Drecksblagen. Allesamt. Aber hin und wieder können sie sich
als nützliche Idioten erweisen. Dass sie das sogar in mehrerlei Hinsicht zu
vollbringen vermögen, ohne davon auch nur das Geringste zu bemerken, macht es
umso bemerkenswerter.
Seit ungefähr einer Woche ist der Schnee auf meiner Laufbahn
im Stadion vollständig verschwunden. Seit ungefähr einer halben Woche habe ich
meine Benchmark beim Laufen erhöht. Nun sind nicht mehr zehn Abschnitte
gefordert, sondern zwölf. Meistens spielt sich die Lauferei in der Dunkelheit
ab, und in dieser Nacht war mir nach einem zusätzlichen Lauf, den ich
vorschalten wollte, anstatt ihn im Nachhinein erschöpft abzubrechen. Gegen
Mitternacht sollte er beginnen.
Nur standen die sogenannten Drecksblagen im Weg. Sie
befanden sich an dem Punkt, den ich sonst als Startpunkt zum Laufen wähle, und
deren Gesellschaft wollte ich mir nicht antun. Daraus ergab sich eine
Planänderung: Dieser Lauf soll nicht im Stadion stattfinden, legt ihn in
Richtung Südbahnhof. Sollte auf die gleiche Strecke rauskommen. Das haben wir
dann auch gemacht, und so ging der erste Lauf dieser Nacht auf die
abgestrichene Liste.
Ein paar Stunden später machte ich mich daran, den
eigentlichen Hauptlauf zu absolvieren.
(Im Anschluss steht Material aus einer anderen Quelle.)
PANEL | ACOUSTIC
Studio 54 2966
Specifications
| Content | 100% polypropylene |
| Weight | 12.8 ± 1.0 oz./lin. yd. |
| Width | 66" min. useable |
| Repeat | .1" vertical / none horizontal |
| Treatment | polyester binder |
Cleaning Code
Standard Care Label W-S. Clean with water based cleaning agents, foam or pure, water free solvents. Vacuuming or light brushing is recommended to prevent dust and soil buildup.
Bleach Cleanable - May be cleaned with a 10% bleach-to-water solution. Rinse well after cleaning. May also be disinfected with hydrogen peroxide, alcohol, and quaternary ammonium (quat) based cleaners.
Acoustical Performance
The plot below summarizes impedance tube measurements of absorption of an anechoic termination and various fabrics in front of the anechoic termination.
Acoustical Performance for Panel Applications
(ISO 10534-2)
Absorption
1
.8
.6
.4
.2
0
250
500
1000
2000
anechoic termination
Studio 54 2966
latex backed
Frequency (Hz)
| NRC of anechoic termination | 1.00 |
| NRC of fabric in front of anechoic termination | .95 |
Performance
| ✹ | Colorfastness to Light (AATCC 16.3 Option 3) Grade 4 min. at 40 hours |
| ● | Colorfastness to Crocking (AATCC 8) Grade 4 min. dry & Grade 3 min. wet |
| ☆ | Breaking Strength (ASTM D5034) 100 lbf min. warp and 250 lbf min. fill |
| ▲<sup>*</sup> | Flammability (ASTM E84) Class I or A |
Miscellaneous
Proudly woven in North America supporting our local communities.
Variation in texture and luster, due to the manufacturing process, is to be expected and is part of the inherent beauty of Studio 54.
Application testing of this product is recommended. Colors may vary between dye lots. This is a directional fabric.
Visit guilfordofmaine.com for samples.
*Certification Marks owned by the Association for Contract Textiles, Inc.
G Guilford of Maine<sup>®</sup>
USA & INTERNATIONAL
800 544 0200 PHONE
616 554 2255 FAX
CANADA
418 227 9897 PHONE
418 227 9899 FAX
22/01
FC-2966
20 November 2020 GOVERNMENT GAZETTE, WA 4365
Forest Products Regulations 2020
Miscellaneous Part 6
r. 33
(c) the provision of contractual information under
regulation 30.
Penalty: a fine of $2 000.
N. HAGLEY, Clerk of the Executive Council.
Schon aus weiter Entfernung konnte man
die Hinterlassenschaften der nächtlichen Kleinwuchsbesucher ausmachen: Überall
Flaschen. Größtenteils mit Prozenten. Damit ich nicht auf der ehemaligen
Hustensaft-Schmuggelware zum Fallen gebracht werden konnte, schnell alles aus
dem Weg gerollert und losgelaufen. Und dann kam mir eine großartige Idee: Wenn
die Berufslegastheniker mich durch exzessiven Pfandflaschenverbrauch zum
Umdisponieren bringen, dann soll das nicht zu meinem Nachteil geschehen.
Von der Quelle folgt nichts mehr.